--- SECTION DU TEXTE ---
──────────
Hugo Chávez et les otages colombiens
Salim Lamrani
La persévérance et l’obstination du président
vénézuelien Hugo Chávez à obtenir la libération
des otages colombiens ont porté leurs fruits. Le 10 janvier 2008, les
Forces armées révolutionnaires de Colombie (FARC) ont procédé
de manière unilatérale et inconditionnelle à la libération
de Consuelo González et de Clara Rojas, faisant ainsi montre de leur
volonté d’obtenir un accord humanitaire avec le gouvernement colombien
d’Alvaro Uribe et de mettre un terme à la fois au calvaire enduré
par les 44 otages encore détenus par la guérilla – dont
Ingrid Bétancourt – et par les 500 prisonniers politiques qui croupissent
dans les geôles gouvernementales[1].
Pourtant, l’opération humanitaire lancée par le président
vénézuelien – sollicité à cet effet par la
sénatrice colombienne Piedad Córdoba – n’a pas été
de tout repos. Ayant obtenu dans un premier temps l’accord d’Alvaro
Uribe pour entamer des négociations avec les groupes insurgés,
ce dernier avait brutalement mis un terme à la médiation internationale
le 21 novembre 2007, prétextant une intromission de Chávez dans
les affaires internes de la Colombie, alors que les tractations prenaient une
tournure positive. En réalité, Bogota – tout comme Washington
– n’était guère enchanté de l’éventualité
d’une libération négociée des otages, préférant
privilégier une issue militaire contre les FARC[2].
Loin de baisser les bras, Chávez a fait preuve de persistance et a obtenu
l’accord des FARC pour la libération des deux femmes. Mais le 31
décembre 2007, alors que plusieurs hélicoptères de la Croix-Rouge
se trouvaient stationnés à Villavicencio, prêts à
recueillir les otages, Uribe en a profité pour lancer des opérations
militaires, avec le soutien de troupes étasuniennes, dans la zone où
était censée se produire la remise des prisonniers. La guérilla
a été forcée de suspendre son projet humanitaire[3].
──────────
--- DONNÉES ENREGISTRÉES ---
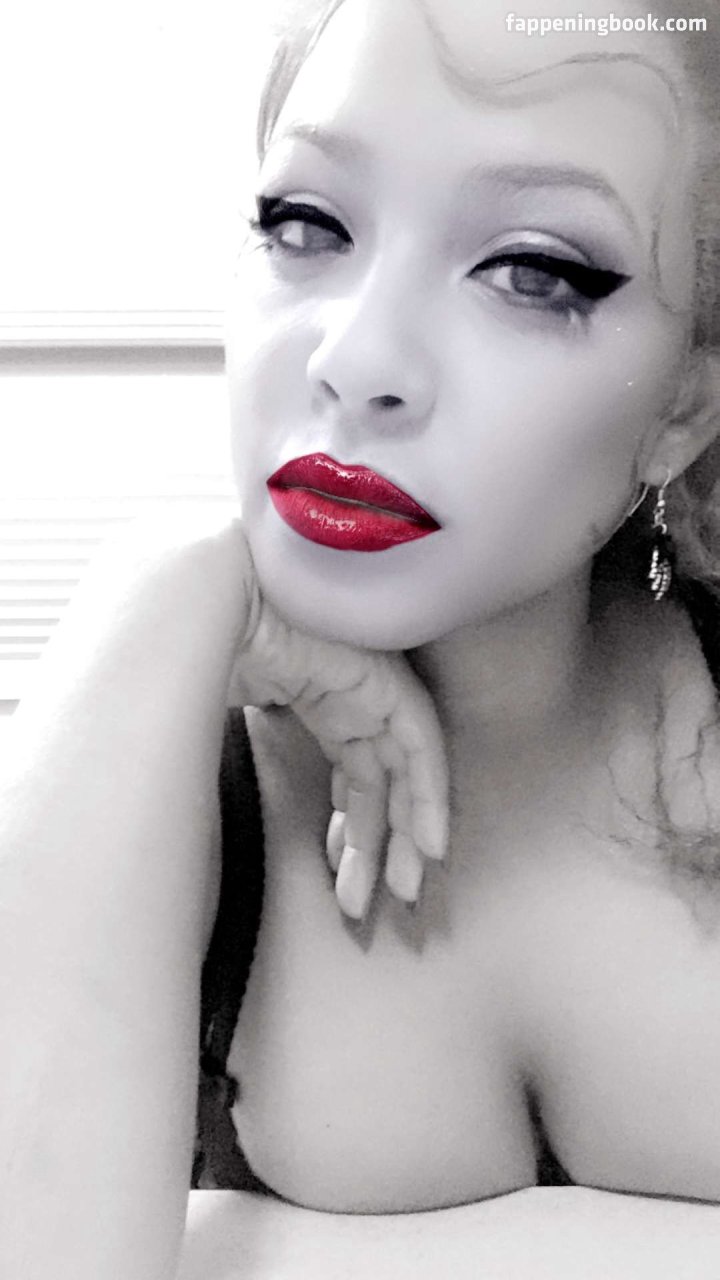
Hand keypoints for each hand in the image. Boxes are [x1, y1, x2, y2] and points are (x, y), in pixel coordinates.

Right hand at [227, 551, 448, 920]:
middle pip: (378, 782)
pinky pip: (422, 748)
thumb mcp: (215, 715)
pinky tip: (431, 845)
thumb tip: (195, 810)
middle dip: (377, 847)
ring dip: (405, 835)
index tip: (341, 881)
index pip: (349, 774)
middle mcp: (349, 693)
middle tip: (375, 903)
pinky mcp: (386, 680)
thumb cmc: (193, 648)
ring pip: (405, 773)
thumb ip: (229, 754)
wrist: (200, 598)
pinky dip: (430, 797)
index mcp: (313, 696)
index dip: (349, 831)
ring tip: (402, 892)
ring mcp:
──────────
--- QUESTIONS SUR LE MATÉRIEL ---
a – Répondez à ces questions d'après le texte sur les otages colombiens :
(i) À quelle date les FARC ont-elles libéré Consuelo González et Clara Rojas ?
(ii) Quelle personne a sollicité le président vénézuelien pour l'opération humanitaire ?
(iii) Dans quelle ville les hélicoptères de la Croix-Rouge se trouvaient-ils stationnés le 31 décembre 2007 ?
b – Poursuivez le texte sur les otages colombiens à partir de sa dernière phrase.

--- RÉPONSES AUX EXERCICES ---
a –
(i) Le 10 janvier 2008.
(ii) La sénatrice colombienne Piedad Córdoba.
(iii) À Villavicencio.

b –
Consuelo González a apporté son témoignage à ce
sujet : « Nous avons senti les bombes tomber à quelques mètres
de l’endroit où nous nous trouvions [et nous avons entendu] les
hélicoptères et leurs mitrailleuses[4]
». « Uribe a dynamité […] l’opération
», a déclaré pour sa part le président vénézuelien[5].
Suite aux nombreuses pressions internationales émanant d’Amérique
latine et d’Europe, Uribe a été contraint de céder
et l’opération a finalement débouché sur la remise
en liberté de Consuelo González et de Clara Rojas le 10 janvier
2008. L’Etat-major des FARC a également lancé un appel :
« Nous sommes une force belligérante qui attend d’être
reconnue par les gouvernement du monde. Cette démarche aplanirait le
chemin tortueux du peuple de Colombie à la recherche de la paix. Notre
lutte est légitime ». La guérilla a tenu à remercier
Hugo Chávez pour son implication : « Le monde ne doute pas que
son cœur immense bat sincèrement pour la paix en Colombie et la
rédemption des peuples[6]
».
Les otages libérés ont exprimé leur gratitude à
l’égard du leader vénézuelien. « Merci beaucoup,
Président. Vous nous aidez à vivre de nouveau », a déclaré
Consuelo González[7].
La communauté internationale a chaleureusement félicité
l’initiative du président vénézuelien et l’a
invité à poursuivre son effort de médiation. La parlementaire
colombienne Piedad Córdoba a souligné le soutien massif reçu
de la part du continent latino-américain et de l’Europe, afin de
« poursuivre le chemin tracé par le Président [Chávez],
[obtenir] la libération des otages, et surtout de parvenir à un
processus de paix en Colombie[8]
».
Même le président colombien s’est montré reconnaissant
à l’égard de Chávez « pour ses efforts et son
efficacité dans la libération de [ses] compatriotes séquestrées
». Il en a également profité pour remercier Córdoba,
la Croix-rouge ainsi que le gouvernement de La Havane pour leur rôle[9].
Le président français Nicolas Sarkozy a, quant à lui, salué
« l’action diplomatique, imaginative et tenace » du leader
bolivarien, dans un courrier du 11 janvier 2008. « En mon nom et au nom
de tous mes compatriotes qui ont été sensibilisés par la
situation que vivent les otages, je vous prie de recevoir nos félicitations
et le témoignage de notre gratitude », a-t-il écrit, invitant
Chávez à poursuivre ses efforts[10].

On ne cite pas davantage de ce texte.